Nükleer serüvenden Ecevit'in son anda vazgeçmiş olması, bu politikacının sevap sayfasına yazılacaktır. Bugün "devlet" bu konuda bastırsa bile, karar mercii Başbakan Erdoğan'dır. Tarih nükleer enerji ve olası felaketlerin günahını Başbakan Erdoğan'ın sayfasına yazacaktır.

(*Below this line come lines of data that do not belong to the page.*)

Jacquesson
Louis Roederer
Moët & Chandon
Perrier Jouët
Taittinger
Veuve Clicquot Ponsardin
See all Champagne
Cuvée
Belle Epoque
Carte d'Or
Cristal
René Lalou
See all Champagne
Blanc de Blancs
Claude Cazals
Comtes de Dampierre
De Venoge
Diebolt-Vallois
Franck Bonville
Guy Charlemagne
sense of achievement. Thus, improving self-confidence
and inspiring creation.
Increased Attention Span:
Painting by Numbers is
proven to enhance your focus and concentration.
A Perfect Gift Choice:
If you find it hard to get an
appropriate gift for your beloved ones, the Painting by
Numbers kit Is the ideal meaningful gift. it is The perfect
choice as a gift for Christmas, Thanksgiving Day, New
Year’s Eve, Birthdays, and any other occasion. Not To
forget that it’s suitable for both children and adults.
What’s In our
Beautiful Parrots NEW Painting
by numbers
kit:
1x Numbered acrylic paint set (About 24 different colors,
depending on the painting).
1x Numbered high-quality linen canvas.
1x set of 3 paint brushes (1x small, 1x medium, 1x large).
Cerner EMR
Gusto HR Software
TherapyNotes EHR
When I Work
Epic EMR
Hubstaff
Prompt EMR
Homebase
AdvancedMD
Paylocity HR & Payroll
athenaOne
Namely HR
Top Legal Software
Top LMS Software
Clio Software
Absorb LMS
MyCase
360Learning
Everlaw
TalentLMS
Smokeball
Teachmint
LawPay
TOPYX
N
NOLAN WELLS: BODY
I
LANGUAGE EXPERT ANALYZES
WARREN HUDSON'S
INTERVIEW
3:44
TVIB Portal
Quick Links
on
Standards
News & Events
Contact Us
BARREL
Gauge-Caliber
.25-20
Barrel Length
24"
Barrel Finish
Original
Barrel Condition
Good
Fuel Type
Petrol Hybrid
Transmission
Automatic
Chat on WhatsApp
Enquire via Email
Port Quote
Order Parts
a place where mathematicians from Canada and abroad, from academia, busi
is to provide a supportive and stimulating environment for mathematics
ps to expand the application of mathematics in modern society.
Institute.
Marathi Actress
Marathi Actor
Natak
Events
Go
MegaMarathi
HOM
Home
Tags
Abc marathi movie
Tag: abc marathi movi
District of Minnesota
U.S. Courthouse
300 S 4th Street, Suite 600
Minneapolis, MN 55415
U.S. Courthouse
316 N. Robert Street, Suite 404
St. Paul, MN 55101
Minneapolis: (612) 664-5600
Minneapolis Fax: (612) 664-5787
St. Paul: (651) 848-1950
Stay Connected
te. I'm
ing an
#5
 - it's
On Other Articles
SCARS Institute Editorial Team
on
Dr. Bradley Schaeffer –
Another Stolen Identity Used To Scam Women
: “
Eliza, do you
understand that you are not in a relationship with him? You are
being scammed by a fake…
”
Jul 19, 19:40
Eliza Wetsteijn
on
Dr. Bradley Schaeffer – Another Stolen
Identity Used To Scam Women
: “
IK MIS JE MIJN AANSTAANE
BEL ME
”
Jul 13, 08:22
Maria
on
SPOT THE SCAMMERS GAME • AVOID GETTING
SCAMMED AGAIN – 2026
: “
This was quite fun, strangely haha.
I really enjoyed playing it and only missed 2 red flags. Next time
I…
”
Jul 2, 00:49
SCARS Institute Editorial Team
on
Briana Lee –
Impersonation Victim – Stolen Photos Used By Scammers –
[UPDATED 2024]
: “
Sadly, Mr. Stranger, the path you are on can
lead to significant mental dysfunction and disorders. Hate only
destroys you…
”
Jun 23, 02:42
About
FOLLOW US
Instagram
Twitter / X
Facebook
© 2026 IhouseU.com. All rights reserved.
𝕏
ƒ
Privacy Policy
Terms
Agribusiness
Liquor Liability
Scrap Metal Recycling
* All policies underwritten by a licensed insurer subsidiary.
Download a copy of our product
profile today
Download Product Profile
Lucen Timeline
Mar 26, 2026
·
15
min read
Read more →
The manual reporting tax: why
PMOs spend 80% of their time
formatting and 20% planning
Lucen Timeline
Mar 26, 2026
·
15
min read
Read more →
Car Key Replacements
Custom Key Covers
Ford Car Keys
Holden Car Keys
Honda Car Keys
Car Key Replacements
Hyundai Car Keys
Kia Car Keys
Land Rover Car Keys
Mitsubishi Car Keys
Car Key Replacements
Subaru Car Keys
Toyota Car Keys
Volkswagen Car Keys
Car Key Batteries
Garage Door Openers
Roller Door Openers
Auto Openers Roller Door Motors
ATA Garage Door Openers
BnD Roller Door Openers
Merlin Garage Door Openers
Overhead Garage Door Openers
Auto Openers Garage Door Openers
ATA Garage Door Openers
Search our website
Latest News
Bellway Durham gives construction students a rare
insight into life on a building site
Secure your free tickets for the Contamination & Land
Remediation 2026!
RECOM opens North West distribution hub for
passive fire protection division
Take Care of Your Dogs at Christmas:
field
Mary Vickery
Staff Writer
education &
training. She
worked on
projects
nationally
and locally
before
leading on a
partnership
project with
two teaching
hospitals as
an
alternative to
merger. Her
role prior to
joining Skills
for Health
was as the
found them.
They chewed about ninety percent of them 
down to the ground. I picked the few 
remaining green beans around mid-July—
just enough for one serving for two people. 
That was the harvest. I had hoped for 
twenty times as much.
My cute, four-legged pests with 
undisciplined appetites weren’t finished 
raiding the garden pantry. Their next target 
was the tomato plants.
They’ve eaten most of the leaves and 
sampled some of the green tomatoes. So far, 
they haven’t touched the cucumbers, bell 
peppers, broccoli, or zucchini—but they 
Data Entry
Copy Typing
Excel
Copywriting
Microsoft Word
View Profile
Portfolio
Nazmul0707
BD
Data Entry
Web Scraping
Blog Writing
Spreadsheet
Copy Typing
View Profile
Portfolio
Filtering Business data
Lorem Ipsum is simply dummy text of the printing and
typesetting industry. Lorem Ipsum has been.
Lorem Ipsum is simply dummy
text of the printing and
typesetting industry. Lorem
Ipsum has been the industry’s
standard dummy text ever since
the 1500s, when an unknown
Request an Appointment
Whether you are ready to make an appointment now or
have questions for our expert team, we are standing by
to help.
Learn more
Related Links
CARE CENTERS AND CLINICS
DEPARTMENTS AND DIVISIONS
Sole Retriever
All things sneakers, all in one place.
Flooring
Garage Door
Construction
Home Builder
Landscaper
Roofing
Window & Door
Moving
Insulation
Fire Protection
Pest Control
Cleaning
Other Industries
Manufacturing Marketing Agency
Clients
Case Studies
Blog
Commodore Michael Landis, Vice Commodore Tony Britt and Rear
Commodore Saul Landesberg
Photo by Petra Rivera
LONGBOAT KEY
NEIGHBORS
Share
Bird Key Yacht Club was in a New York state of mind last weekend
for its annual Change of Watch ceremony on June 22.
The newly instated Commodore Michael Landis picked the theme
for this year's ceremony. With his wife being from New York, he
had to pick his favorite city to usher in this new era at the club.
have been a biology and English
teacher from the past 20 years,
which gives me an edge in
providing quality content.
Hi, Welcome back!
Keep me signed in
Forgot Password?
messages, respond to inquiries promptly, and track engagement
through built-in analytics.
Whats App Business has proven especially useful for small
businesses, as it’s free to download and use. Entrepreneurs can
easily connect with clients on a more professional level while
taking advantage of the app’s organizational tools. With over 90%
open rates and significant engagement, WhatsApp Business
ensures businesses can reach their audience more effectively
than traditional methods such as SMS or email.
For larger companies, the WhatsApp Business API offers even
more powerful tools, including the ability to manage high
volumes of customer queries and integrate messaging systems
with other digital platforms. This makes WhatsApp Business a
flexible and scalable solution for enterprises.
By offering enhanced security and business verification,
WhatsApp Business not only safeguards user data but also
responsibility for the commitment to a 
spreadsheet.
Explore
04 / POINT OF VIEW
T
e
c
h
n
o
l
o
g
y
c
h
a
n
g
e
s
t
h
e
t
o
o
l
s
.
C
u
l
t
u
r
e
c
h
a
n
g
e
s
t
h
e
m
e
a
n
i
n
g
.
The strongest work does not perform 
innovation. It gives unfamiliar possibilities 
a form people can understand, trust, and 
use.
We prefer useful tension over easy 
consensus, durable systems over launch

Politik bakımdan olağanüstü hassas olduğunu izlediğimiz Sayın Başbakan'ı belki bu serüvenden vazgeçirecek olgu, Japonya'da yaşanan felaketten ders çıkarması veya "İlahi" bir mesaj okuması ile mümkündür. İnsanoğlu nükleer teknoloji ile maddenin çekirdeğine inmiş, fakat maddenin "ruhuna" varamamıştır. Çevre ve yaşam meselesinin sırrı maddenin çekirdeğinde değil, tabiatın dengesinde yatmaktadır. İnsanoğlu nükleer teknoloji ile çocuğun ateşle oynamasını andıran bir şekilde bu dengeyi tehdit etmektedir. Japonya felaketinden çıkarabileceğimiz en önemli ders, tehlikeli, kirli ve pahalı nükleer enerji serüvenine girmemek, alternatif enerji teknolojilerine yatırım yapmaktır.